In 1962, Belcourt appeared in Scottish Opera's first season, as Pelléas. He returned to Scottish Opera in the later years, including their production of Verdi's Otello in the second season, and as Shuysky in Mussorgsky's Boris Godunov in 1965.

In London, he appeared in 1962 with the Royal Opera as Gonzalve in L'heure espagnole by Ravel. In the following year he appeared with Sadler's Wells Opera as Pluto in Offenbach's Orpheus in the Underworld (repeating the role twenty years later in the 1983 BBC television production). During the following thirty years, he played many roles at Sadler's Wells (later renamed English National Opera); these included Eisenstein in Die Fledermaus and Loge in Das Rheingold, as well as Herod in Salome, Shuysky in Boris Godunov, Dr Suda in Osud and Sciocca in The Violins of Saint-Jacques (creation, 1966), and he participated in the premieres of Toussaint by David Blake and The Royal Hunt of the Sun by Iain Hamilton.

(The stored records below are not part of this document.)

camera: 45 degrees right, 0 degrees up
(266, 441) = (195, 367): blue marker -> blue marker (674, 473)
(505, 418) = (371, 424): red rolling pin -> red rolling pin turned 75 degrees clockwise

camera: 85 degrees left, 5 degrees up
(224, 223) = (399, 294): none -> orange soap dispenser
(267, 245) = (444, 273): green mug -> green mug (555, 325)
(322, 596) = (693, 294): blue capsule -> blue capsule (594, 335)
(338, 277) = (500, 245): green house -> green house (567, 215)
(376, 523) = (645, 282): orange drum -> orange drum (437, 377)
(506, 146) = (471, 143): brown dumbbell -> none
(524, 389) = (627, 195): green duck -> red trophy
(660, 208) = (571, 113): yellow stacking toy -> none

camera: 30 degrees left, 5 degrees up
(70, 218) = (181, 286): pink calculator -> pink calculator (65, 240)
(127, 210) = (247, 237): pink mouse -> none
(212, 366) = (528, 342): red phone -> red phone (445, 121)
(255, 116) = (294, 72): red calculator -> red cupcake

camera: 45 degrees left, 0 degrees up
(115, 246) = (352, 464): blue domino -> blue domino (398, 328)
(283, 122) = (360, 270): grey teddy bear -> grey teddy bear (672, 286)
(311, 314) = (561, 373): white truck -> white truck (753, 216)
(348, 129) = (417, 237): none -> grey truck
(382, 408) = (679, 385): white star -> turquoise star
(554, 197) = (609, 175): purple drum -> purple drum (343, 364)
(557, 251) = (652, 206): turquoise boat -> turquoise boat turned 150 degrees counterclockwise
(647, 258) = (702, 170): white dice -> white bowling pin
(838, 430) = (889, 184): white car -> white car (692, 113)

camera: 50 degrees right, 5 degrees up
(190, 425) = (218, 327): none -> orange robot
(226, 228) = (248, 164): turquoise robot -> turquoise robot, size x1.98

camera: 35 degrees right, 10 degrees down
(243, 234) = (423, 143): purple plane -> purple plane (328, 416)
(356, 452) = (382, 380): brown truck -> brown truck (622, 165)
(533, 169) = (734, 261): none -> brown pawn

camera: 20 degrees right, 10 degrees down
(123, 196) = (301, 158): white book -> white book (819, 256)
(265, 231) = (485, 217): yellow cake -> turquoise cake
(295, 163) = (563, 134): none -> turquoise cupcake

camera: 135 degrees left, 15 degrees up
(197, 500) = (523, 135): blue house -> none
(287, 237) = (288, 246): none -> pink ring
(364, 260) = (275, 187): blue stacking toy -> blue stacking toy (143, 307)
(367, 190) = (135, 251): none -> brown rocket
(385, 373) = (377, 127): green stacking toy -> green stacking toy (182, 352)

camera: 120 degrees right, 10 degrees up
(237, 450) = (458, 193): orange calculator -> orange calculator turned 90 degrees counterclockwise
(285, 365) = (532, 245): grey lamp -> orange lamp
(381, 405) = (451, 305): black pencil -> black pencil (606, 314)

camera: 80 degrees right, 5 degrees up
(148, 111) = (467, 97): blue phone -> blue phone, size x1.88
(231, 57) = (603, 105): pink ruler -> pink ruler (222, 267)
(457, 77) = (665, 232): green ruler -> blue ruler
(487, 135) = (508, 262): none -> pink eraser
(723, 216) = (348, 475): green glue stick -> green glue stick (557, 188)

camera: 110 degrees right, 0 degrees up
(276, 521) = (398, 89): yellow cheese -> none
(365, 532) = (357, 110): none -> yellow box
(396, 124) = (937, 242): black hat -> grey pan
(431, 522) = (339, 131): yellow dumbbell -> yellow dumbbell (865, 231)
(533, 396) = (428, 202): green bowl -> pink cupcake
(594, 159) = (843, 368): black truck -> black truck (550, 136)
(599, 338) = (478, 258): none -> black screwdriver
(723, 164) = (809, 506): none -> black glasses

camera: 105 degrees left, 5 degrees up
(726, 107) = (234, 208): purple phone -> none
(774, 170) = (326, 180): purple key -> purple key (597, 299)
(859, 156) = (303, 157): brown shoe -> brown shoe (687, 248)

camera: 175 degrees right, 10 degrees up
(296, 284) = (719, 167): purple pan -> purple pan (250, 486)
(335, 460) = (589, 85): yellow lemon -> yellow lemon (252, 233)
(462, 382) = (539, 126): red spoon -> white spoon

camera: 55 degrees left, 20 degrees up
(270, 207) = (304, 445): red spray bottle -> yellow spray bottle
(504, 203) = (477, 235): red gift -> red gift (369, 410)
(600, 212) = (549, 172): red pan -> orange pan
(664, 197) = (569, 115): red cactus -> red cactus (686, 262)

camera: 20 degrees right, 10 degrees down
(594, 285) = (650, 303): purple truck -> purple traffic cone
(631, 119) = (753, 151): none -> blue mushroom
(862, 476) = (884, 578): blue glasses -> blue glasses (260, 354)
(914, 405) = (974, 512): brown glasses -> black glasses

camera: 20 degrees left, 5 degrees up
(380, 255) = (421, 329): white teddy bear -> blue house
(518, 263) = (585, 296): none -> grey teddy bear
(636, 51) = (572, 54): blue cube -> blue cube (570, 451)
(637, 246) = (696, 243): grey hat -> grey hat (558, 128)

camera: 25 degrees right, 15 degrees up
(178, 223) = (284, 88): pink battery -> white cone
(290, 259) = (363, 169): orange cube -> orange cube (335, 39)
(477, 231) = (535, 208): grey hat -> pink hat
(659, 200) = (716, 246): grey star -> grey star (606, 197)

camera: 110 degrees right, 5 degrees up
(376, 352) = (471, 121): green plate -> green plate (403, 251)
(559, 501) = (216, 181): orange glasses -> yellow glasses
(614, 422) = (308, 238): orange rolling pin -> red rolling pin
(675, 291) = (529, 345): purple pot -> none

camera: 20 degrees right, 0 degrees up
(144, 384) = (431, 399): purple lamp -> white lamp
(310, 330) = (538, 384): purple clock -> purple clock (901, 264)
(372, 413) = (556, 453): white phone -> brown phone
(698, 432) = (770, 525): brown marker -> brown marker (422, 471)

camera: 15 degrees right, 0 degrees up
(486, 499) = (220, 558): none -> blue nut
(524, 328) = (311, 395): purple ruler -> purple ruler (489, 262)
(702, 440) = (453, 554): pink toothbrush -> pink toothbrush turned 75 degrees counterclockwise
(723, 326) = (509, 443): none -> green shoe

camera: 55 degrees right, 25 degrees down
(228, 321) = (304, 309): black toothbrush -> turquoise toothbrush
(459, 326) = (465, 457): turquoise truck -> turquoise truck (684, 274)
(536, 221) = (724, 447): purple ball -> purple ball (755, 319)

Belcourt appeared in musicals, including Man of La Mancha in London's West End in 1968 and Kiss Me, Kate at Sadler's Wells in 1970. In 1988, as Émile de Becque, he was in South Pacific at the Prince of Wales Theatre. He created the role of the neurologist in The Man who Mistook his Wife for a Hat by Michael Nyman in 1986.

He was described in the Financial Times as "a character tenor of great accomplishment".

Belcourt returned to Canada in 1992 and settled in Toronto. He died there in August 2017, aged 91.

==Family==
Belcourt married Margaret Eagle in 1951, and they had seven children. The marriage was dissolved, and in 1980 he married the operatic soprano Norma Burrowes; they had two children.